Roundtable, I know how you feel I am in a situation where my wife of 24 years has checked out and plans on leaveing. I have taken the advice of others here. Take care of your self and kids if any. Let her do what she has to do because she is going to do it anyway. It has been a few weeks for me and I am feeling better. Yes, it hurts and it will contiune to hurt. I still don't sleep at night but I am a better person with the changes I have made.
Hang in there


----------



## Roundtable (Oct 4, 2009)

tryingtocope, thanks. It has been hard on me as well. The first 3 weeks were a nightmare. I wouldn't sleep much, smoked way to much, and lost 30 lbs in 29 days. On a posative side, I am now back to what I weighed in college. No love handles or beer gut, not that I had much anyway. It has gotten a little better in the 2 months since this came out. I sleep well, am trying to eat well, work out, and have accepted that I can't change her, only the things in myself that need changing. I stay posative around her, while trying to do my own thing so I don't look like I am waiting around for her. Inside I am just wanting to hold her in my arms and feel the love of my wife, but that time may not come. Time will tell.


----------



## tryingtocope24 (Sep 27, 2009)

wow we might as well be twins, my situation started april 1 got better then got worse. After her first meeting with the counsler it caved in. that was oct. 7. But she said 3 times she was leaving so it was not a shock. She has a decition to make not me. Time will tell for me to


----------



## Inturmoil (Sep 22, 2009)

Round & tryingtocope......it's nice to see someone else is in the same exact boat I am in.....13 yrs married with 2 kids and I got the same exact scenario....EA....said she is done...completely shut down her feelings...I am getting to the point where I can accept it but I am not there yet......keep your chin up...I am sure it will get better for all of us....whether we think it will or not right now.


----------



## Amplexor (Feb 13, 2008)

Roundtable said:


> . I can not understand how after 12 years together she can just shut down her feelings for me. Can any woman clue me in to what she may be feeling or thinking?

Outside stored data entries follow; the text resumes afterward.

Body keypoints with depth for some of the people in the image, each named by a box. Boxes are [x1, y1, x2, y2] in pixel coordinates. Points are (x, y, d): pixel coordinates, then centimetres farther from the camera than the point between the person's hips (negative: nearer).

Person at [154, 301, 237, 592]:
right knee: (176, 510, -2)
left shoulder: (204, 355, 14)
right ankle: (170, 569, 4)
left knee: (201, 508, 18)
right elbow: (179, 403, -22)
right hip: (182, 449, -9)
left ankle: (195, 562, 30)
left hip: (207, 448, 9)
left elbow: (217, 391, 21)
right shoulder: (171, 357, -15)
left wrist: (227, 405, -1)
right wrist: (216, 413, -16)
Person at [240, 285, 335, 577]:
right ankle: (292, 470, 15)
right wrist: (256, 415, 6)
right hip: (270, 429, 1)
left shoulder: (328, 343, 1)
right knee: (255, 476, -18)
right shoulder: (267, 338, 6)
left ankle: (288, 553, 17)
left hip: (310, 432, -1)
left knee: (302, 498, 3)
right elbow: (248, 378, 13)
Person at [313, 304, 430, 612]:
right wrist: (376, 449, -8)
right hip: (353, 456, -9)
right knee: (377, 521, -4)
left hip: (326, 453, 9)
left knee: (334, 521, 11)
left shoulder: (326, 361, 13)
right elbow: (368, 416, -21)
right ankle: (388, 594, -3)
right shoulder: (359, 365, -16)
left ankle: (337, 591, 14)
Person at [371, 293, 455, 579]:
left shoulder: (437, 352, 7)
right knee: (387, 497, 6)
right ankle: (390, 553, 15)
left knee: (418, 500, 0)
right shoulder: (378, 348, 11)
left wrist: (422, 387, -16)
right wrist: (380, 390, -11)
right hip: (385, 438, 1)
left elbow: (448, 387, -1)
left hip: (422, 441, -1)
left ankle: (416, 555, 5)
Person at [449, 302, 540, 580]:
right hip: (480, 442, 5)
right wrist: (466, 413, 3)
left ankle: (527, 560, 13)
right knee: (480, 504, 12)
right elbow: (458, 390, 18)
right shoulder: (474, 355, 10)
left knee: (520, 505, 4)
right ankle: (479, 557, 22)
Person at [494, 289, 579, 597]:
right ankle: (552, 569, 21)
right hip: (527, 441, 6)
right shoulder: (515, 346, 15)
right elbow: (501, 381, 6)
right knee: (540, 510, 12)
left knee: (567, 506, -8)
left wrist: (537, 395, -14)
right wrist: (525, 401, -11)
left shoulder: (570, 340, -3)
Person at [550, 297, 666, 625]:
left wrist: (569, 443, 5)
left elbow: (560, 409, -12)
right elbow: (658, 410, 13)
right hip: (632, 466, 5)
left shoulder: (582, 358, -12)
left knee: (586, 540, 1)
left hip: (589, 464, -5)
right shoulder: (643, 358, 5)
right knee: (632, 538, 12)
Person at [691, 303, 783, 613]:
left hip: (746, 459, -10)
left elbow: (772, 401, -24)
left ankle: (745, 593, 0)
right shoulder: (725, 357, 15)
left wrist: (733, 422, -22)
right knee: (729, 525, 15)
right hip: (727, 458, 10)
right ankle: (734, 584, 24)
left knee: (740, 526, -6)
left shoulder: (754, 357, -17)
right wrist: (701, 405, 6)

I'm not a woman but I did stay at a Holiday Inn last night. 

I is unlikely your wife just shut down her emotions overnight. It was probably a gradual process and led to the EA. I've been through it too and we survived after a very long recovery. See "When is enough, enough" if you haven't already. Her vision is jaded because of TOM. Even if he is a loser her bond to him can be tight. In order to recover she will need to end all contact at some point. You are right, you cannot change her. Change yourself in the areas she feels the marriage is missing. Be strong and confident around her. Be consistent in your actions. Strap in, it will take time but it can recover. I heard many of the same things from my wife.


----------



## Roundtable (Oct 4, 2009)

I am so glad I stumbled upon this forum while trying to learn about how to save my marriage. About 1 1/2 months ago I was thinking of ways to end it, and make the pain stop, but I have since learned alot, and see that there are others here in my same boat, and that we can help each other cope with our pain. I hope the best for all our relationships however they turn out. Thankyou all! We will get through this.


----------